By CHES Member Shirley Siegel
RSVP required: https://www.templeisraelottawa.ca/form/soda
On April 24th, Temple Israel, in collaboration with CHES, will present a film screening of Soda, an exploration of interwoven themes of love, guilt, and survival within a community of Holocaust survivors and former resistance fighters. The award-winning Israeli movie, directed by Erez Tadmor, one of Israel’s top directors, is a historical drama set in Israel. It is also a tragic romance starring two of Israel’s most popular actors, Lior Raz (Fauda) and Rotem Sela (Beauty and the Baker).

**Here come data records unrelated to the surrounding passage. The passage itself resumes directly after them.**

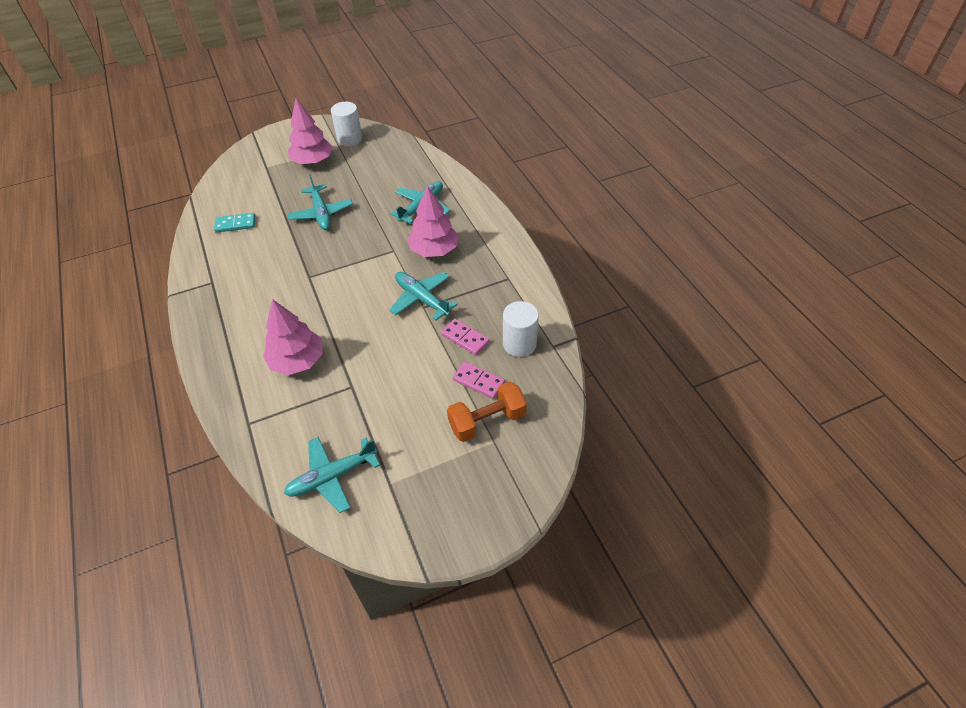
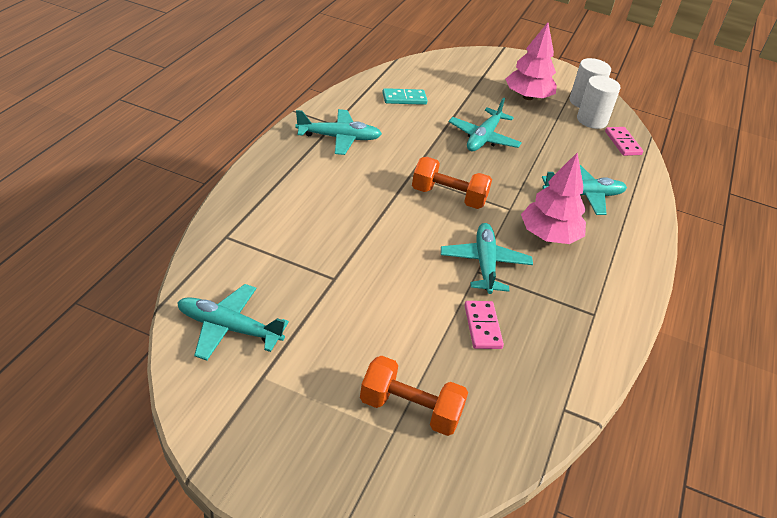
camera: 40 degrees right, 10 degrees down
turquoise domino [214,213,255,233] -> turquoise domino turned 45 degrees counterclockwise [383,88,427,105]
pink tree [263,299,323,375] -> none
pink domino [453,362,505,399] -> pink domino moved to [605,127,643,156]
white cylinder [503,301,539,357] -> white cylinder moved to [577,75,620,129]
none -> turquoise plane [295,109,382,155]
none -> orange dumbbell [412,157,492,209]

Director Tadmor has turned his own family story into a powerful tragedy. It depicts a compelling account of how trauma, in this case, Holocaust trauma, continues to haunt survivors and their children for the rest of their lives. The word “Soda” in Hebrew means “her secret,” but it also means soda water. The title here works both ways. The setting is a little Israeli community that is supported by a soda bottling plant, back in the early 1950s.
As reflected in the film, in real-life, the director’s maternal grandparents and his mother survived the Holocaust as partisans in the Polish forests. After the war, they were in a displaced persons camp and then came to Israel. While they conducted heroic feats during the war, their lives afterward were not easy; they emerged from the war with serious post-trauma.
With an exceptional cast, this visually arresting drama tells a captivating story of Holocaust survivors that focuses on an almost forgotten time and environment. The film is dedicated to the director’s grandfather who survived the Holocaust but who died when the filmmaker was a child.
A short presentation by Mina Cohn and a Q/A will follow the screening.